Concludes all of the major plot lines and leaves interesting paths ahead for the cast of characters. Narration is absolutely incredible and is one of the greatest strengths in the series. A good mixture of satisfying justice served to characters mixed with an unpredictable realism that reaps bittersweet rewards for the cast. Of the 3 books, this one was my least favorite but still completely worthwhile.
I can't believe this book has gotten such high reviews. Cristofer Jean does a terrible reading (sorry, CJ) and sounds like an un-enthusiastic surfer dude. Even aside from that, the story is lame, the characters are cheesy, and the mechanics of magic are silly (like Weeks is striving for some Brandon Sanderson world of complexity and doesn't really get it). I really wanted to like this book. I rely heavily on reader reviews and feel baffled and betrayed by how far from my own experience this book's ratings are.
If you like Joe Abercrombie, Scott Lynch, Bernard Cronwell (as I do), this may not be your bag.
If you like Joe Abercrombie and have read his other works, you'll love that this one continues in grand style with his masterful formula for gritty, flawed characters, in a rich and nuanced world, getting down to dirty, bloody, tough business. There are some surprises and great depth to his story.If you haven't read Joe, go back and start with his First Law series, then read the prior books in this series. They're all so brilliant, I can't get enough.
This book is trying to be something like the Lies of Locke Lamora but it is a weak execution diluted by simplistic plot contrivances and shallow character development dropped into thinly imagined world. It lacks grit, substance, and elegance. I wanted to like it but it just never got down to business.
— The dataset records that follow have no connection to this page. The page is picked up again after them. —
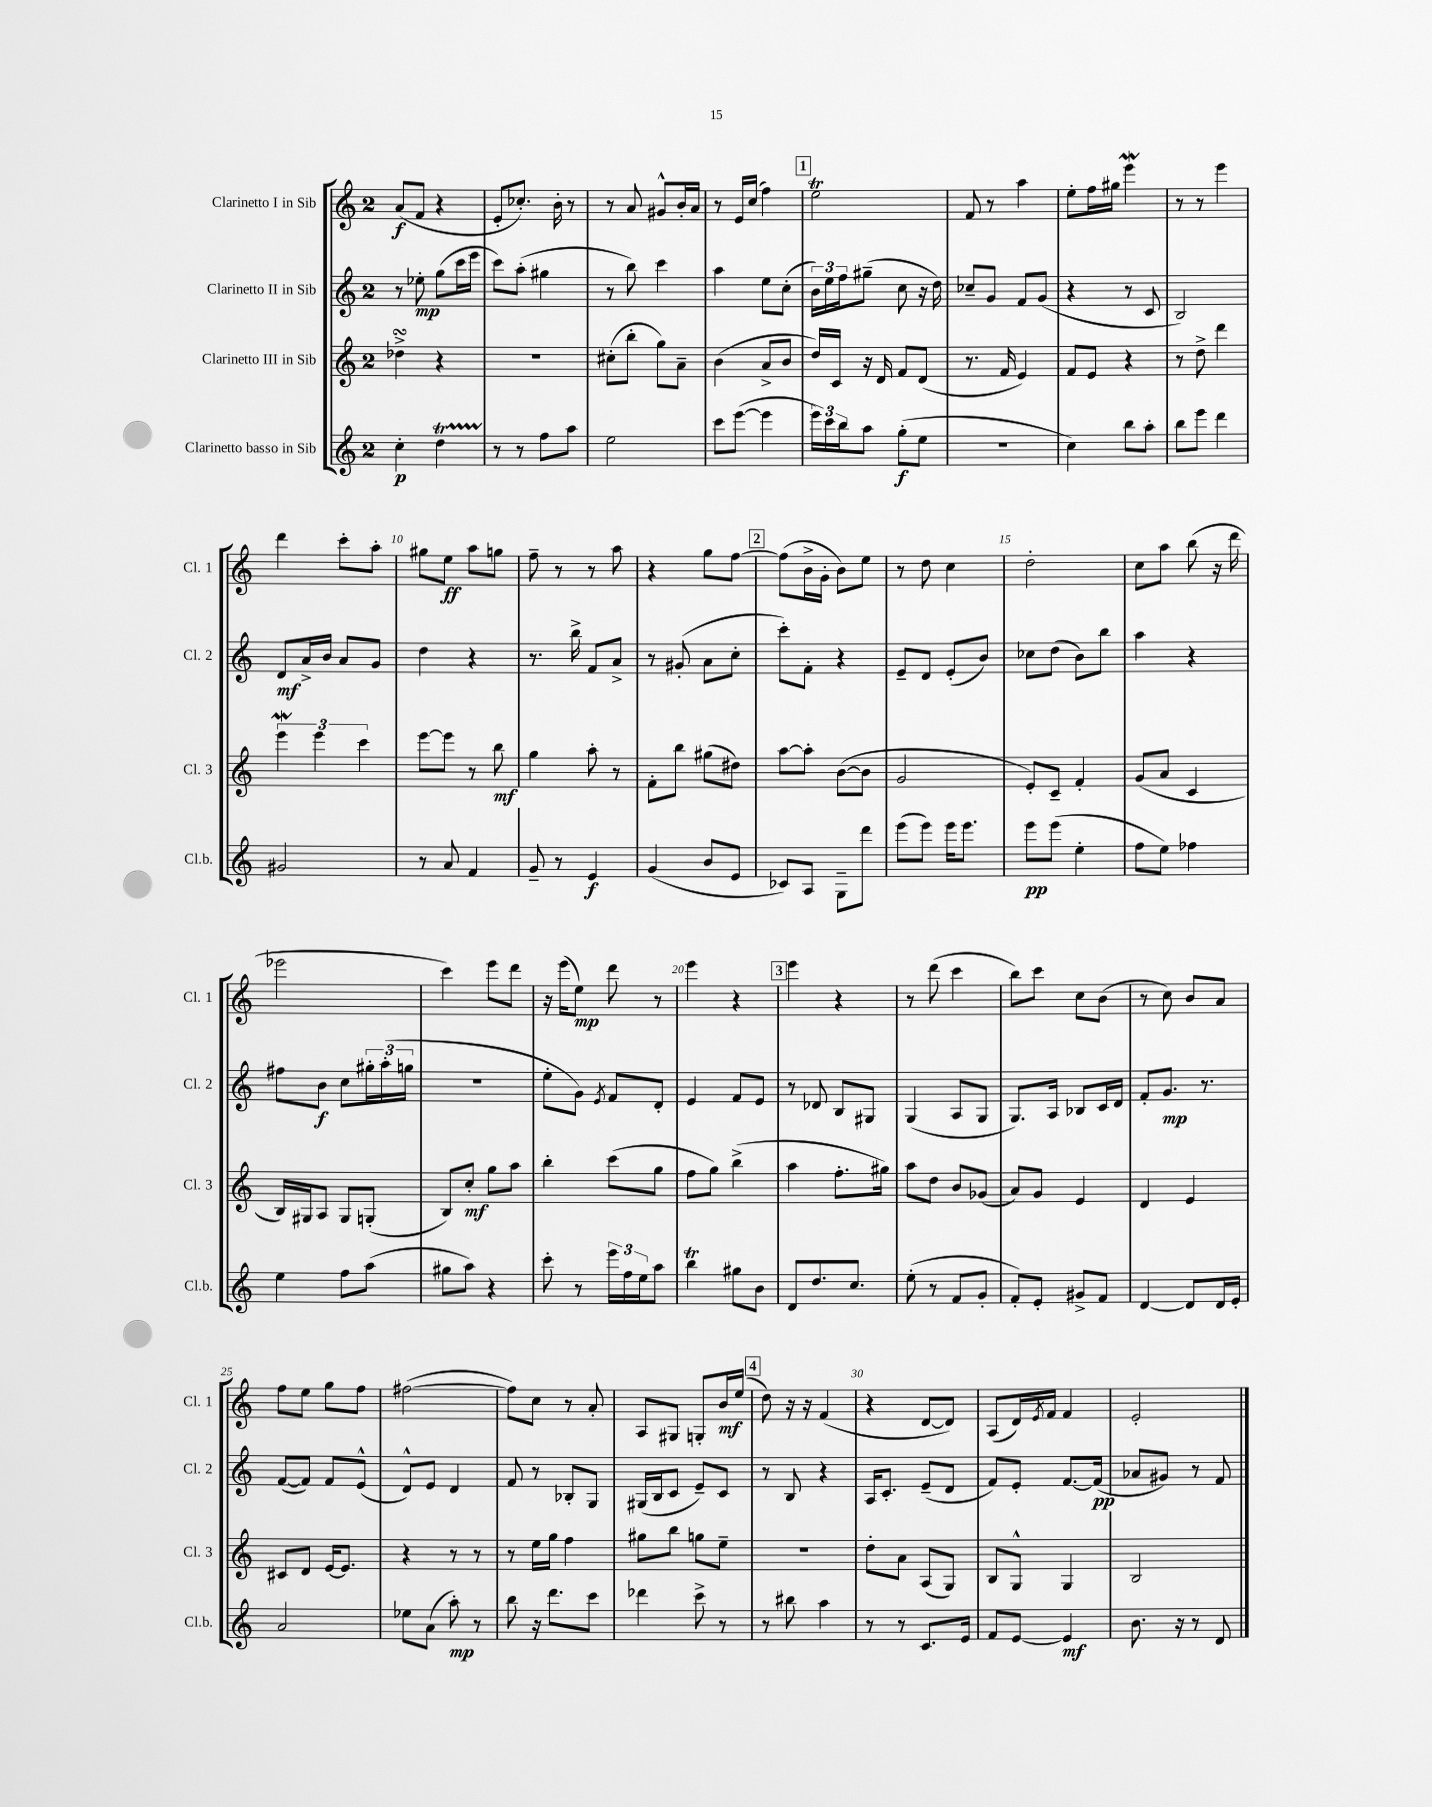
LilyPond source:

<<
\new StaffGroup <<
\new Staff = "s0" \with { instrumentName = "Clarinetto I in Sib" shortInstrumentName = "Cl. 1" } {
    \clef treble \key c \major \once \override Staff.TimeSignature.style = #'single-digit \time 2/4
    a'8\f( f'8 r4 |
    e'8-. ces''8.-.) b'16-. r8 |
    r8 a'8 gis'8-^ b'16-. a'16 |
    r8 e'16 c''16( f''4) |
    \mark \markup { \box "1" } e''2\trill |
    f'8 r8 a''4 |
    e''8-. f''16 gis''16 e'''4\mordent |
    r8 r8 e'''4 |
    d'''4 c'''8-. a''8-. |
    gis''8 e''8\ff a''8 g''8 |
    f''8-- r8 r8 a''8 |
    r4 g''8 f''8~ |
    \mark \markup { \box "2" } f''8( b'16-> g'16-. b'8) e''8 |
    r8 d''8 c''4 |
    d''2-. |
    c''8 a''8 b''8( r16 d'''16 |
    ees'''2 |
    c'''4) e'''8 d'''8 |
    r16 e'''16( e''8\mp) d'''8 r8 |
    e'''4 r4 |
    \mark \markup { \box "3" } e'''4 r4 |
    r8 d'''8( c'''4 |
    b''8) c'''8 c''8 b'8( |
    r8 c''8) b'8 a'8 |
    f''8 e''8 g''8 f''8 |
    fis''2~( |
    fis''8) c''8 r8 a'8-. |
    a8 gis8 g8-. b'16\mf e''16( |
    \mark \markup { \box "4" } d''8) r16 r16 f'4( |
    r4 d'8~ d'8) |
    a8( d'16) \acciaccatura { e'8 } f'16 f'4 |
    e'2-. \bar "|." |
}
\new Staff = "s1" \with { instrumentName = "Clarinetto II in Sib" shortInstrumentName = "Cl. 2" } {
    \clef treble \key c \major \once \override Staff.TimeSignature.style = #'single-digit \time 2/4
    r8 ees''8-.\mp g''8( c'''16 e'''16 |
    c'''8) a''8-.( gis''4 |
    r8 b''8) c'''4 |
    a''4 e''8 c''8-.( |
    \mark \markup { \box "1" } \tuplet 3/2 { b'16) e''16 f''16 } gis''8--( c''8 r16 d''16) |
    ces''8-- g'8 f'8 g'8( |
    r4 r8 c'8 |
    b2) |
    d'8\mf a'16-> b'16 a'8 g'8 |
    d''4 r4 |
    r8. b''16-> f'8 a'8-> |
    r8 gis'8-.( a'8 c''8-. |
    \mark \markup { \box "2" } c'''8-.) f'8-. r4 |
    e'8-- d'8 e'8-.( b'8) |
    ces''8 d''8( b'8) b''8 |
    a''4 r4 |
    fis''8 b'8\f c''8 \tuplet 3/2 { gis''16-. a''16-.( g''16 } |
    R2 |
    e''8-. g'8) \acciaccatura { e'8 } f'8 d'8-. |
    e'4 f'8 e'8 |
    \mark \markup { \box "3" } r8 des'8 b8 gis8 |
    g4( a8 g8 |
    g8.) a16 bes8 c'16 d'16 |
    f'8-. g'8.\mp r8. |
    f'8~( f'8) f'8 e'8-^( |
    d'8-^) e'8 d'4 |
    f'8 r8 bes8-. g8 |
    gis16( b16 c'8 e'8--) c'8 |
    \mark \markup { \box "4" } r8 b8 r4 |
    a16 c'8.-. e'8--( d'8 |
    f'8) e'8-. f'8.~ f'16\pp( |
    aes'8 gis'8) r8 f'8 \bar "|." |
}
\new Staff = "s2" \with { instrumentName = "Clarinetto III in Sib" shortInstrumentName = "Cl. 3" } {
    \clef treble \key c \major \once \override Staff.TimeSignature.style = #'single-digit \time 2/4
    des''4->\turn r4 |
    R2 |
    cis''8-.( b''8-. g''8) a'8-- |
    b'4( a'8-> b'8 |
    \mark \markup { \box "1" } d''16) c'16 r16 d'16 f'8 d'8( |
    r8. f'16 e'4) |
    f'8 e'8 r4 |
    r8 d''8-> d'''4 |
    \tuplet 3/2 { e'''4\mordent e'''4 c'''4 } |
    e'''8~ e'''8 r8 b''8\mf |
    g''4 a''8-. r8 |
    f'8-. b''8 gis''8( dis''8) |
    \mark \markup { \box "2" } a''8~ a''8-. b'8~( b'8 |
    g'2 |
    e'8-.) c'8-- f'4-. |
    g'8( a'8 c'4 |
    b16) gis16 a8 gis8 g8-.( |
    b8) c''8-.\mf g''8 a''8 |
    b''4-. c'''8( g''8 |
    f''8 g''8) b''4->( |
    \mark \markup { \box "3" } a''4 f''8.-. gis''16) |
    a''8 d''8 b'8 ges'8( |
    a'8) g'8 e'4 |
    d'4 e'4 |
    cis'8 d'8 e'16~ e'8. |
    r4 r8 r8 |
    r8 e''16 g''16 f''4 |
    gis''8 b''8 g''8 e''8-- |
    \mark \markup { \box "4" } R2 |
    d''8-. a'8 a8( g8) |
    b8 g8-^ g4 |
    b2 \bar "|." |
}
\new Staff = "s3" \with { instrumentName = "Clarinetto basso in Sib" shortInstrumentName = "Cl.b." } {
    \clef treble \key c \major \once \override Staff.TimeSignature.style = #'single-digit \time 2/4
    c''4-.\p d''4\startTrillSpan |
    r8\stopTrillSpan r8 f''8 a''8 |
    e''2 |
    c'''8 e'''8~( e'''4 |
    \mark \markup { \box "1" } \tuplet 3/2 { e'''16) c'''16 b''16 } a''8 g''8-.\f( e''8 |
    R2 |
    c''4) b''8 a''8-. |
    b''8 e'''8 d'''4 |
    gis'2 |
    r8 a'8 f'4 |
    g'8-- r8 e'4\f |
    g'4( b'8 e'8 |
    \mark \markup { \box "2" } ces'8) a8 g8-- d'''8 |
    e'''8( e'''8) e'''16 e'''8. |
    e'''8\pp e'''8( e''4-. |
    f''8 e''8) fes''4 |
    e''4 f''8 a''8( |
    gis''8 a''8) r4 |
    c'''8-. r8 \tuplet 3/2 { e'''16 f''16 e''16 } a''8 |
    b''4\trill gis''8 b'8 |
    \mark \markup { \box "3" } d'8 d''8. c''8. |
    e''8-.( r8 f'8 g'8-. |
    f'8-.) e'8-. gis'8-> f'8 |
    d'4~ d'8 d'16 e'16-. |
    a'2 |
    ees''8 a'8( a''8-.\mp) r8 |
    b''8 r16 d'''8. c'''8 |
    des'''4 c'''8-> r8 |
    \mark \markup { \box "4" } r8 bis''8 a''4 |
    r8 r8 c'8. e'16 |
    f'8 e'8~ e'4\mf |
    b'8. r16 r8 d'8 \bar "|." |
}
>>
>>
\layout { \context { \Score \override BarNumber.break-visibility = ##(#f #t #t) barNumberVisibility = #(every-nth-bar-number-visible 5) } }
This book is for high school D&D players who've discovered the drow elf character for the first time and get a thrill out of the idea of an "evil" society. It's silly and full of characters running around calling themselves "evil" and getting a real kick out of how that feels. It doesn't make sense. The world is a 2 dimensional sham that I couldn't quite finish. The high ratings on this book must be from readers who have already read other Drizzt books and liked them.
You must first read Lies of Locke Lamora (the first in this series by Scott Lynch). If you loved that, you will love this. I did. I feel like this story may have been forced a little too hard to twist a thief story into a pirate adventure - as if Scott thought, I've got these great characters that I want to write another book about but I'm in a real pirate adventure mood at the moment, so I'll just come up with a way to work that in. That being said, Lynch's writing is so damned good that he must be forgiven his plot acrobatics because it is such a great read/listen. Michael Page's narration is spot-on perfect. Thank you, both, for bring Locke Lamora and his world into ours.
Clever, gritty, dark, wonderful character development, and rich setting. This feels like Joe Abercrombie wrote a thief novel - and narration is absolutely top notch. I've read a lot fantasy, medieval, and thief stories and this is so far above anything else, there's just no comparison. The characters carry deep baggage and the sort of human flaws that make them feel realistic without tarnishing your love of them. The setting is a rich world with its own culture, nuance, and unique elements that are brought to life organically through the characters' interaction instead of tedious description.
Overall, really good. I had some trouble following the timeline because there is so much skipping back and forth between current time and 4 years ago from chapter to chapter. I still have some trouble with the young age of the character being so unstoppably dominant over everyone else in this story but I can usually allow that to slip out of mind and just enjoy the action. Dark, bloody, good action, interesting twists, excellent narration voice.
If I boil the whole plot down to its bones, I start to feel like I'm missing some major elements and struggle with the motivations of the antagonists that really drive this whole engine. However, it's so well written, and the world it's set in is so cunningly explained that I am able to forget about some of those hang ups and really enjoy this book. The cultures, religion, mystique, and characters are well done. Good long book, too - really gives one their credit's worth.
Written in such an old, classic literature style that the pedantic lethargy with which the plot moves left it feeling like a chore to me to endure in parts. The reading couldn't have been better - Homewood's got a great voice for this epic and exotic tale. And even the plot is full of tension and drama and revenge. But the convoluted prose Dumas employs in his descriptions often rob the reader of suspense and charm. I know part of the problem is me and my impatient brain which is unschooled in the enjoyment of classic literature and seeks the more immediate gratification of modern fiction. In the end, I'm glad I made it through and found myself appreciating the characters and the Count's fine exploits but I know I'd have never made it through a paper version of this. Thank you, Bill Homewood, for getting me through so that I could savor some of the fine moments threaded into this complex weave.
Well done. Rather documentary in style. For as much piratical villainy as is covered in this narrative, the prose is fairly sterile and the reading lacks the swarthy luster one might associate with a tale of such swashbuckling.